> _EXERCISE_:
What lines below include the word "linecap"? Copy each one.
(RECORDS SUPPLIED)
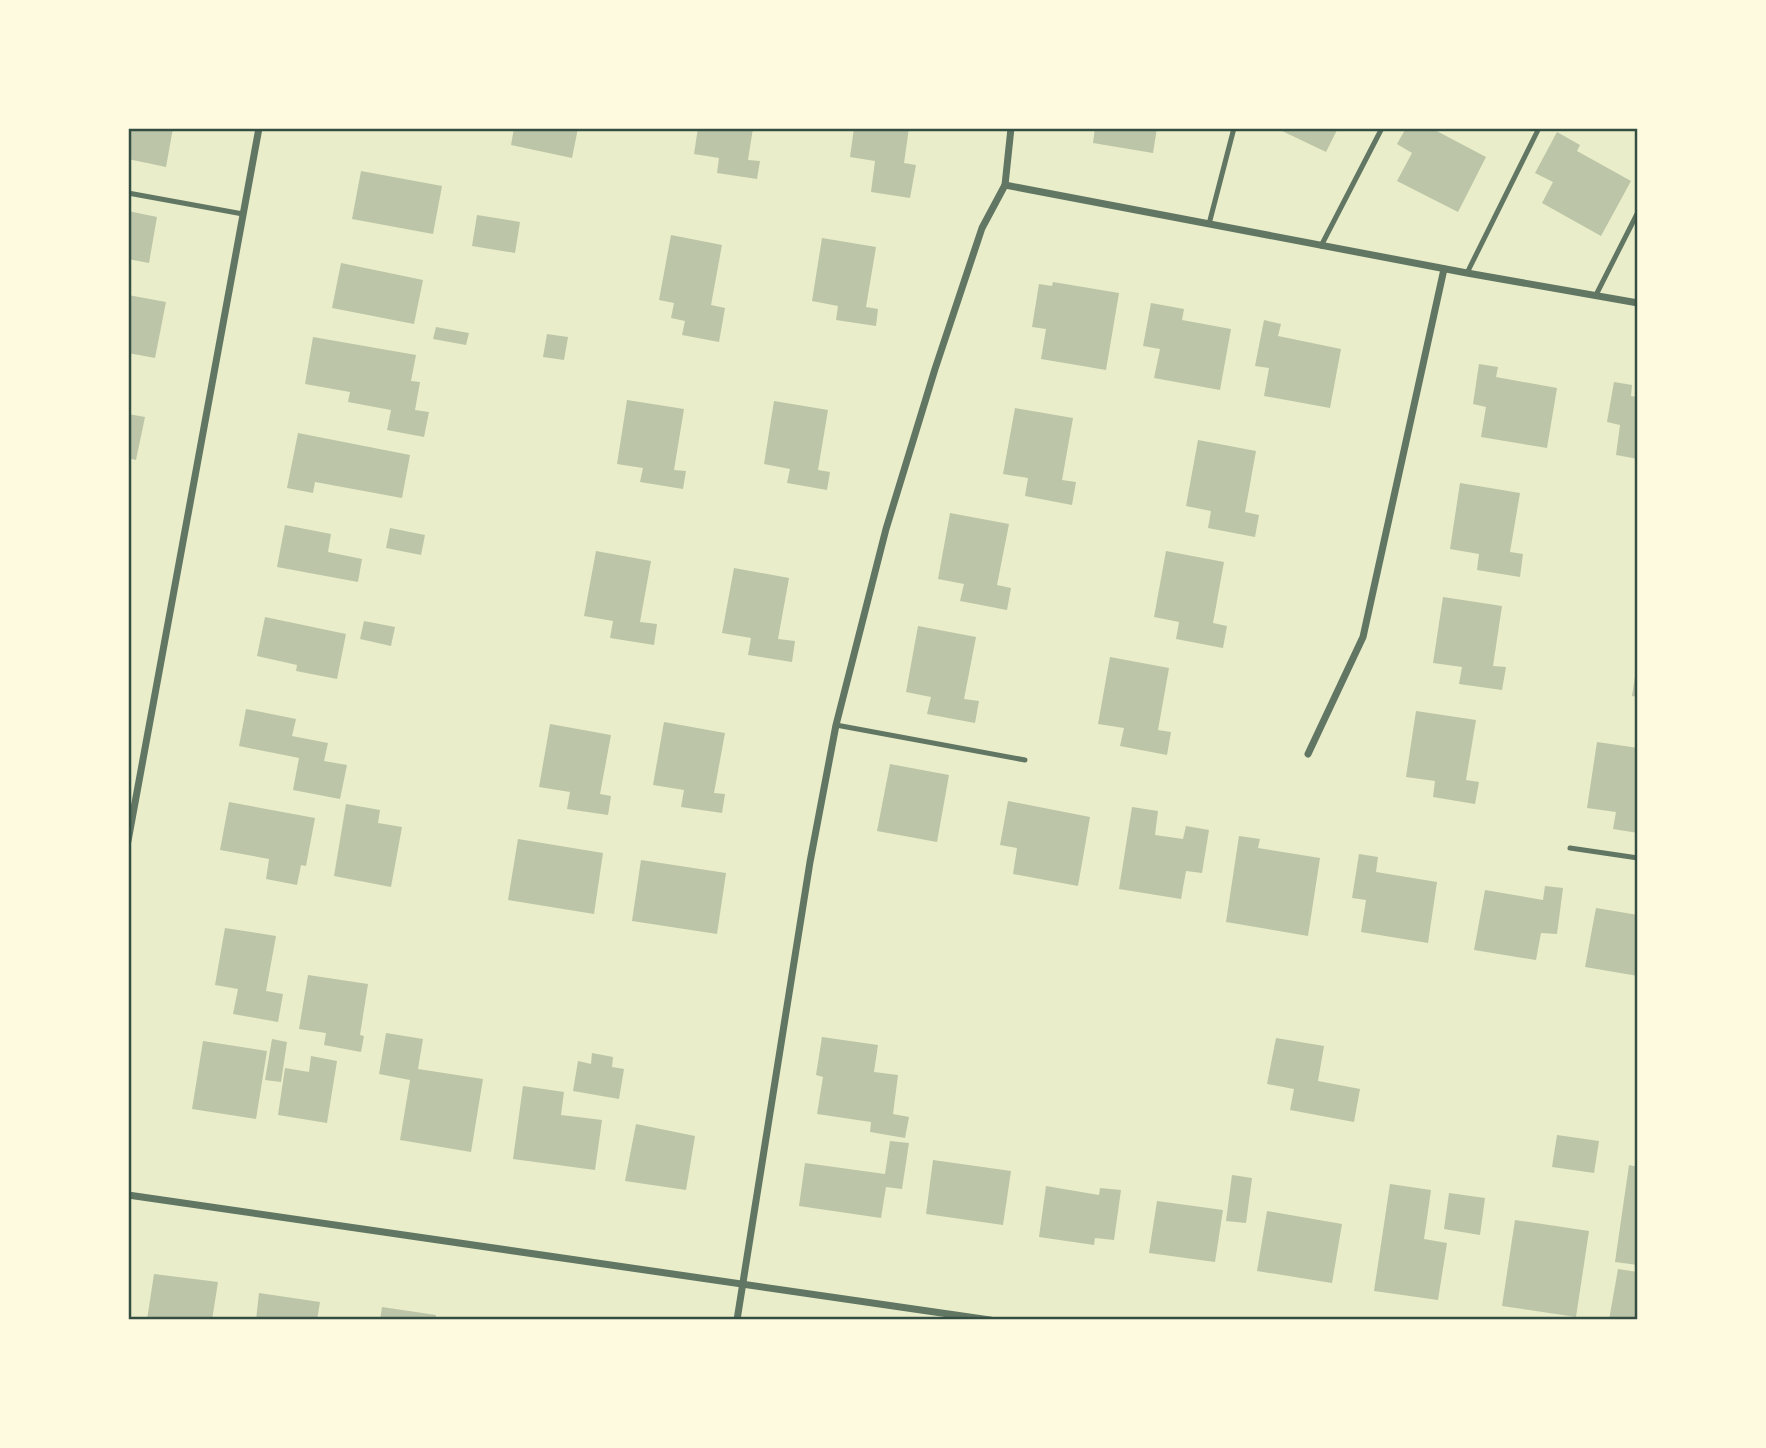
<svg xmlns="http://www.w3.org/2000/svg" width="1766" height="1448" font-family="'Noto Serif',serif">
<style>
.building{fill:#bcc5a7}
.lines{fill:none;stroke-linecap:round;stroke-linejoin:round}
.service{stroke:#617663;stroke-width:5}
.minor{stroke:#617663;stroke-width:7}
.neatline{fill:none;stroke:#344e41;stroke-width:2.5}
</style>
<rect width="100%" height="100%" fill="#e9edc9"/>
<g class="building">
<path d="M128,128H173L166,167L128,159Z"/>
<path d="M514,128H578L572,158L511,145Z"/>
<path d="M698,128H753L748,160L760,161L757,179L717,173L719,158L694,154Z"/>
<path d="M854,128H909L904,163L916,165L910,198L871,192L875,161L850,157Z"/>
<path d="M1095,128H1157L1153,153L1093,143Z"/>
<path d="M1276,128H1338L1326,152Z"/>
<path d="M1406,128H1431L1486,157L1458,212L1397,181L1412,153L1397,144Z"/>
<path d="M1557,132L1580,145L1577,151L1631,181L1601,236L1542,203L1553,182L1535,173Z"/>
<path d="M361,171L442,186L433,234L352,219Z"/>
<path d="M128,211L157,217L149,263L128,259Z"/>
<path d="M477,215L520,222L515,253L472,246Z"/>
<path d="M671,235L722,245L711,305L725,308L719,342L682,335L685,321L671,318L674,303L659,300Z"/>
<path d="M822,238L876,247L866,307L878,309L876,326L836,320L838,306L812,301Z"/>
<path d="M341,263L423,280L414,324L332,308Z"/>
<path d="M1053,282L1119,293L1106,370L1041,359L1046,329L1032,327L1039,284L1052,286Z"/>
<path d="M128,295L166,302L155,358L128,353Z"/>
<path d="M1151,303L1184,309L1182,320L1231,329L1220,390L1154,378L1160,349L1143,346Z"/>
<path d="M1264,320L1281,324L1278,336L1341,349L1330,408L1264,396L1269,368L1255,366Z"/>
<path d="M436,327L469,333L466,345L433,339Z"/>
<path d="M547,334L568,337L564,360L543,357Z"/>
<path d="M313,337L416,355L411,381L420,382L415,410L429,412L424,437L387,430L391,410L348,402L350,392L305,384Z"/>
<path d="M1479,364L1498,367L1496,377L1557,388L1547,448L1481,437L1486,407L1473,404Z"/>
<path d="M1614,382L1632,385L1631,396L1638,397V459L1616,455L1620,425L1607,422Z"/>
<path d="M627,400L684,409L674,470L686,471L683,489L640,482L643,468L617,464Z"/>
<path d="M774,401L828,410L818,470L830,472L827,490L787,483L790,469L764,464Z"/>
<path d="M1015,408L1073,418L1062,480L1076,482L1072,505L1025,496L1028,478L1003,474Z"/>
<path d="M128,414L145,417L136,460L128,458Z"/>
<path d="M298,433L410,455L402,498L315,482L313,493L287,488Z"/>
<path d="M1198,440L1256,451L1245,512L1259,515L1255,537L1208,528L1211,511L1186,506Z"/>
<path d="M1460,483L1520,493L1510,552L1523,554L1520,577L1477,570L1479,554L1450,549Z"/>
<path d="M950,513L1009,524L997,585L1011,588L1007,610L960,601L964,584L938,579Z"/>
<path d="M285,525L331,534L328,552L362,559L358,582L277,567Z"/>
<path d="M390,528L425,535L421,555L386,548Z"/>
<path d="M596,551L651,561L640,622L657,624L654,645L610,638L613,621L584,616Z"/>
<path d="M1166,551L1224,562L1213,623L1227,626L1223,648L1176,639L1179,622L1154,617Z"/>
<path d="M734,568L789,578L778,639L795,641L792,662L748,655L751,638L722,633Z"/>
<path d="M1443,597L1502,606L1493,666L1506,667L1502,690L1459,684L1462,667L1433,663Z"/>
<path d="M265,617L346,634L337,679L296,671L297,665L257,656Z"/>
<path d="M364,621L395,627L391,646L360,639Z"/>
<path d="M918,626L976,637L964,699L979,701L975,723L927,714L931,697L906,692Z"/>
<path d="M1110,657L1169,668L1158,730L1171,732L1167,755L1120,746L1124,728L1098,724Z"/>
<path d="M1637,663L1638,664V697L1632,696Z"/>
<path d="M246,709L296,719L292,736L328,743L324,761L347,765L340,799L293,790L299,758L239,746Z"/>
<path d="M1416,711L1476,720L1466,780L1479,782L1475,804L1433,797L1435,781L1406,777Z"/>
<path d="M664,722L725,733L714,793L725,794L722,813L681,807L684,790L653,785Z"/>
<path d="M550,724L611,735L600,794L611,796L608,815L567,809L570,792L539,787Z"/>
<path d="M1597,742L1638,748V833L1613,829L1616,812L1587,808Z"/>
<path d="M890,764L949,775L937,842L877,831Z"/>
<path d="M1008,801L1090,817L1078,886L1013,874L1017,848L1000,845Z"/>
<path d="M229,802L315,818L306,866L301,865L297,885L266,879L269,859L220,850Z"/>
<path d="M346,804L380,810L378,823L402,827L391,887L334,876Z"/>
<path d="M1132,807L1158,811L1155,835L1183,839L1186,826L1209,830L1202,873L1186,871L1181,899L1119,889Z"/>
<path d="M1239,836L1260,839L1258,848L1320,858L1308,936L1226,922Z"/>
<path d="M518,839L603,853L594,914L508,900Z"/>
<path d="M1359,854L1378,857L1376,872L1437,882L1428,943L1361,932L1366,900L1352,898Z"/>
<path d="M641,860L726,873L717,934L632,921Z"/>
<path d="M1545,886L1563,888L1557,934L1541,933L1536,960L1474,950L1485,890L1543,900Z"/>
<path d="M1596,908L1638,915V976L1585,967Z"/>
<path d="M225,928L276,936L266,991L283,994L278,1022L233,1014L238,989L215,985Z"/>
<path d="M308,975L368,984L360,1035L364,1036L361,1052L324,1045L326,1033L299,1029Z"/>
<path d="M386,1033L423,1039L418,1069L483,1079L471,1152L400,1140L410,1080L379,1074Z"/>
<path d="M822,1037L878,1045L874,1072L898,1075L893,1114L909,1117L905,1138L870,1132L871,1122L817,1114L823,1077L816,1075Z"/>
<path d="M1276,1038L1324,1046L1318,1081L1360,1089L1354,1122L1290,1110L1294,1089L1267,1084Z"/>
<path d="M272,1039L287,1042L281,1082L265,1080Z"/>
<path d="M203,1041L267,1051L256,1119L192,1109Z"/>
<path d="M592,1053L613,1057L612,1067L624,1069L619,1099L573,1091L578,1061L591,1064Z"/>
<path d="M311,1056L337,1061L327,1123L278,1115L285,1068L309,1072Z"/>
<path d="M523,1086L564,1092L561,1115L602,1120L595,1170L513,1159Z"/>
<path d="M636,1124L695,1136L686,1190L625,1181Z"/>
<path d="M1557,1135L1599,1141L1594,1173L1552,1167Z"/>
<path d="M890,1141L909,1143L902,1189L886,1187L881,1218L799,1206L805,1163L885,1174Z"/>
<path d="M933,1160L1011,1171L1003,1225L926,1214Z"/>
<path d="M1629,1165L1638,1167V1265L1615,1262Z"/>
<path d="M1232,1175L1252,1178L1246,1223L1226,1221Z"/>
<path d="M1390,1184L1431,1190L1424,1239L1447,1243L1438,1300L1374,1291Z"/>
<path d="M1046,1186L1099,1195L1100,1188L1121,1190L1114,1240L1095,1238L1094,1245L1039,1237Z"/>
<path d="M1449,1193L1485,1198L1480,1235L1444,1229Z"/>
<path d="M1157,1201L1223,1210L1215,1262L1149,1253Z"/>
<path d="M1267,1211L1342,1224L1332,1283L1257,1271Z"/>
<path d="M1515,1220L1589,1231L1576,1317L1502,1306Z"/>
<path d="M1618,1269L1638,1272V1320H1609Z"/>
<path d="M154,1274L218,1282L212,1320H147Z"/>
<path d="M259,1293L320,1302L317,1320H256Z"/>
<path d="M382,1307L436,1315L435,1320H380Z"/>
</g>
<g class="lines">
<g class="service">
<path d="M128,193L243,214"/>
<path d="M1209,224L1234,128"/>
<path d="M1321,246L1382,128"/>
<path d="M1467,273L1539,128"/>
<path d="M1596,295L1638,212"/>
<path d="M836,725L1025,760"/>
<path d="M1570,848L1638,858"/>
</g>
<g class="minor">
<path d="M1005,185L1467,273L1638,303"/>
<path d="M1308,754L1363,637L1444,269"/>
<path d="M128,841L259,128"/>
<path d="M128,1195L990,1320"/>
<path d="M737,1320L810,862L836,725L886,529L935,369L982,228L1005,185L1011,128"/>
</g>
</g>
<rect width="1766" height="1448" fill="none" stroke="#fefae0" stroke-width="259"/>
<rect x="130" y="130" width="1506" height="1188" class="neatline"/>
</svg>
(End RECORDS SUPPLIED)
(RECORDS SUPPLIED)
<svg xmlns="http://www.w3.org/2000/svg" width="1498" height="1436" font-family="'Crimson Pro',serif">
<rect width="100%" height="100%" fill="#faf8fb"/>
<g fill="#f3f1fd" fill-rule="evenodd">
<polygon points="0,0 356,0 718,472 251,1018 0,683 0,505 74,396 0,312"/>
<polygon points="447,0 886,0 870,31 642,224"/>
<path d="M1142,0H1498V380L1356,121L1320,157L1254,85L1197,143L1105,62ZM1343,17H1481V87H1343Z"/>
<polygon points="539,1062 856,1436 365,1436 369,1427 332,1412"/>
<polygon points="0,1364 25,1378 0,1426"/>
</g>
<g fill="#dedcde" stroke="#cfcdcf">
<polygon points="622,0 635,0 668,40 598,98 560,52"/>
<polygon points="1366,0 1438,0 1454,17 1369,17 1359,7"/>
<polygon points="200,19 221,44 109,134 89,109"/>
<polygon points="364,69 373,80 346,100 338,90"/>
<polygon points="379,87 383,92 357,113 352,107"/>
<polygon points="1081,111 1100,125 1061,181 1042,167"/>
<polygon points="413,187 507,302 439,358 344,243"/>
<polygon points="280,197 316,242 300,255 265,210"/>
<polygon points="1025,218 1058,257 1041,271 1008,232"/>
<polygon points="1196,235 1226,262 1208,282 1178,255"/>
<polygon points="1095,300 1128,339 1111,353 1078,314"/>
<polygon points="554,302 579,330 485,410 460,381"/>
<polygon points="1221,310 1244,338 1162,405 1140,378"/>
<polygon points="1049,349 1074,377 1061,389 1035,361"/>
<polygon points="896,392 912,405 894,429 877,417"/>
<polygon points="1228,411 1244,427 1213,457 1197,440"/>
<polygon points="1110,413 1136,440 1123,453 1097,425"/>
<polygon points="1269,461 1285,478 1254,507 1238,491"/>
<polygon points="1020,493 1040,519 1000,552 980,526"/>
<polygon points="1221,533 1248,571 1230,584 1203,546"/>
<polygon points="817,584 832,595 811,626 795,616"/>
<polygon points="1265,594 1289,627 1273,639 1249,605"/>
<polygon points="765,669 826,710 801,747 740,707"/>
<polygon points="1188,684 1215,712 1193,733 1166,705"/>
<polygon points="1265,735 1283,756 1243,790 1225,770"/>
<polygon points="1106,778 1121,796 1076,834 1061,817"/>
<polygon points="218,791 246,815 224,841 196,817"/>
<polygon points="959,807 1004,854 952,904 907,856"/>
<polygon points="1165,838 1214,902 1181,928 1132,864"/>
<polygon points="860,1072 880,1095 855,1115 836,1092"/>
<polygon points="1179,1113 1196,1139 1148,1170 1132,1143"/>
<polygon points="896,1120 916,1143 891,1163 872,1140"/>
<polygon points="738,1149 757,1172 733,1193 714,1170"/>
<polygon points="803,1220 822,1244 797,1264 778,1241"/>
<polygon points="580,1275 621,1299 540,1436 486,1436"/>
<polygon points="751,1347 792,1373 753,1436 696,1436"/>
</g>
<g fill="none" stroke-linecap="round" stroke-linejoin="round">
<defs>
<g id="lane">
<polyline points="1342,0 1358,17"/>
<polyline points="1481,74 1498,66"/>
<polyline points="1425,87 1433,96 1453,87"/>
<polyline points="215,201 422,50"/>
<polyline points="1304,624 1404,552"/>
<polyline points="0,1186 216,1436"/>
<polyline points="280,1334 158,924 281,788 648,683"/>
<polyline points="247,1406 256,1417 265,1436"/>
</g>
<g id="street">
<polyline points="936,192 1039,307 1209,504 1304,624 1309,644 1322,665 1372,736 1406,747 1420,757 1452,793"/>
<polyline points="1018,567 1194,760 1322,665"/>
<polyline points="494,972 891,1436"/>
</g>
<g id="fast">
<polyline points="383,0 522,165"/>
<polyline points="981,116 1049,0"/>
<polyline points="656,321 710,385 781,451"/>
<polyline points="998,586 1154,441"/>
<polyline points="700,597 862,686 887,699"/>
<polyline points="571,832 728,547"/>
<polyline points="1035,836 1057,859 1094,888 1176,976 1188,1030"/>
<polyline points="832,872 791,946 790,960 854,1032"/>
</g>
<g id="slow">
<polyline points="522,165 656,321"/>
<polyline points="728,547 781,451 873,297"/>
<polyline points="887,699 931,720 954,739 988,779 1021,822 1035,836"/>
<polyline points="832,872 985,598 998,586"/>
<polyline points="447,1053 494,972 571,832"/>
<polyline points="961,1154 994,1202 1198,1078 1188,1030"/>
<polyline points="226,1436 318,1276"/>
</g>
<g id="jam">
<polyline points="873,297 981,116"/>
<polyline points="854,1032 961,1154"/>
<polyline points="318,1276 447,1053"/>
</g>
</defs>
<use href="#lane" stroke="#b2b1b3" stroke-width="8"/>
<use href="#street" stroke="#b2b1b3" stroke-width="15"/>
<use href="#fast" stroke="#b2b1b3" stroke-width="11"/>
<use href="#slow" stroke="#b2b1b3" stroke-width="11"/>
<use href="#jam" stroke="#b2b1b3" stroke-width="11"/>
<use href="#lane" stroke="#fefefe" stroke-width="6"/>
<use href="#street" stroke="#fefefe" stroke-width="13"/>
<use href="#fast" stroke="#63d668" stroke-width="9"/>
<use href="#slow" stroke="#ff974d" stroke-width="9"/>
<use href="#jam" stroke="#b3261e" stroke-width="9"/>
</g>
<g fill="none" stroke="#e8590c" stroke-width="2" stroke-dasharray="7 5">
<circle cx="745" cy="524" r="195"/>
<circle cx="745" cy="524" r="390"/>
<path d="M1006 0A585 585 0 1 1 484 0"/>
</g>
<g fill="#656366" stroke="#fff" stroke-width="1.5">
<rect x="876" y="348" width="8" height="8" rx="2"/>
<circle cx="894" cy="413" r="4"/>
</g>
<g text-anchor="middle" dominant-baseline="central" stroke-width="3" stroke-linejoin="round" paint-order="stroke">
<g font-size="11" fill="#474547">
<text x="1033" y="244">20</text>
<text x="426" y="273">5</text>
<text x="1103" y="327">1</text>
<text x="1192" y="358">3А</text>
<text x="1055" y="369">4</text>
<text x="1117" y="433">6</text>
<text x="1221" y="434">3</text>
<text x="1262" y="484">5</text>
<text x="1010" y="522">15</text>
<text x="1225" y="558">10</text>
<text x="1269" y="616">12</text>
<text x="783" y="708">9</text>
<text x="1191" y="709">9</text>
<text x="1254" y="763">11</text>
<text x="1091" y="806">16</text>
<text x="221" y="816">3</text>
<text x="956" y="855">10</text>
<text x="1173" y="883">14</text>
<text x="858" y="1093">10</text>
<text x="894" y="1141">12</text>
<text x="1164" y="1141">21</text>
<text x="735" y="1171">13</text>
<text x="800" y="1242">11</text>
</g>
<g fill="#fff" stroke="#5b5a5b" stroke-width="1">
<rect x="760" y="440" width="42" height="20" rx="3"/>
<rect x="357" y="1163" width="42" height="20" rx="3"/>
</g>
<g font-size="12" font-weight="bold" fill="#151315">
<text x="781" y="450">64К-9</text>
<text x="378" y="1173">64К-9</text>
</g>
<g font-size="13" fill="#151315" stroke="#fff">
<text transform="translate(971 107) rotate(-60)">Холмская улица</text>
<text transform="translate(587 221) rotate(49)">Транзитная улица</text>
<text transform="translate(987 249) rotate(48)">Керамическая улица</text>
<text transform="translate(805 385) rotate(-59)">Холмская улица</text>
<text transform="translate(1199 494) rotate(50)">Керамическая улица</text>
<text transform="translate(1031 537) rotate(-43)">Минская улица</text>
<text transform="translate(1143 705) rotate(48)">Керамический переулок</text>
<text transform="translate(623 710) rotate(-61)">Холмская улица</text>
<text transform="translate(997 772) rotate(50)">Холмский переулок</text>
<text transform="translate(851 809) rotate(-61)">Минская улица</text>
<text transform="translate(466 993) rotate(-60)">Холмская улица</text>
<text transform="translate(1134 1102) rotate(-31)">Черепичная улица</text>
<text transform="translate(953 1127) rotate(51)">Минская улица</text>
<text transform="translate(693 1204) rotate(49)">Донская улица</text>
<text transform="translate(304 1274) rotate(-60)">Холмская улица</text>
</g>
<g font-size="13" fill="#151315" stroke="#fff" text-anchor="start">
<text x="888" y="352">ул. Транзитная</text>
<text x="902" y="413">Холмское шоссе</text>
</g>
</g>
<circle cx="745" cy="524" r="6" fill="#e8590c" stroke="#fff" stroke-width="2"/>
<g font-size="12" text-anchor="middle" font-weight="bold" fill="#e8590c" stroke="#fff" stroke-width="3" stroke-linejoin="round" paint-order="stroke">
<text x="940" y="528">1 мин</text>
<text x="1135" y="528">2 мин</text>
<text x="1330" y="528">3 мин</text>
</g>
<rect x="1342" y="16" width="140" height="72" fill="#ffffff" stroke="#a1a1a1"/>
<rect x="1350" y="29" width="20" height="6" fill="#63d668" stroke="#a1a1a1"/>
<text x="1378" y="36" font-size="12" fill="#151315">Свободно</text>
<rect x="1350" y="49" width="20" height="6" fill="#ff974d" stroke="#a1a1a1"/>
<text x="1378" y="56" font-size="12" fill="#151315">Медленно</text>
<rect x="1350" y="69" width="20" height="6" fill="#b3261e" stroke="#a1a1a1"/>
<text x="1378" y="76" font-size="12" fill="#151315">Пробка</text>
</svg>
(End RECORDS SUPPLIED)
> _EXERCISE SOLUTION_:
.lines{fill:none;stroke-linecap:round;stroke-linejoin:round}
<g fill="none" stroke-linecap="round" stroke-linejoin="round">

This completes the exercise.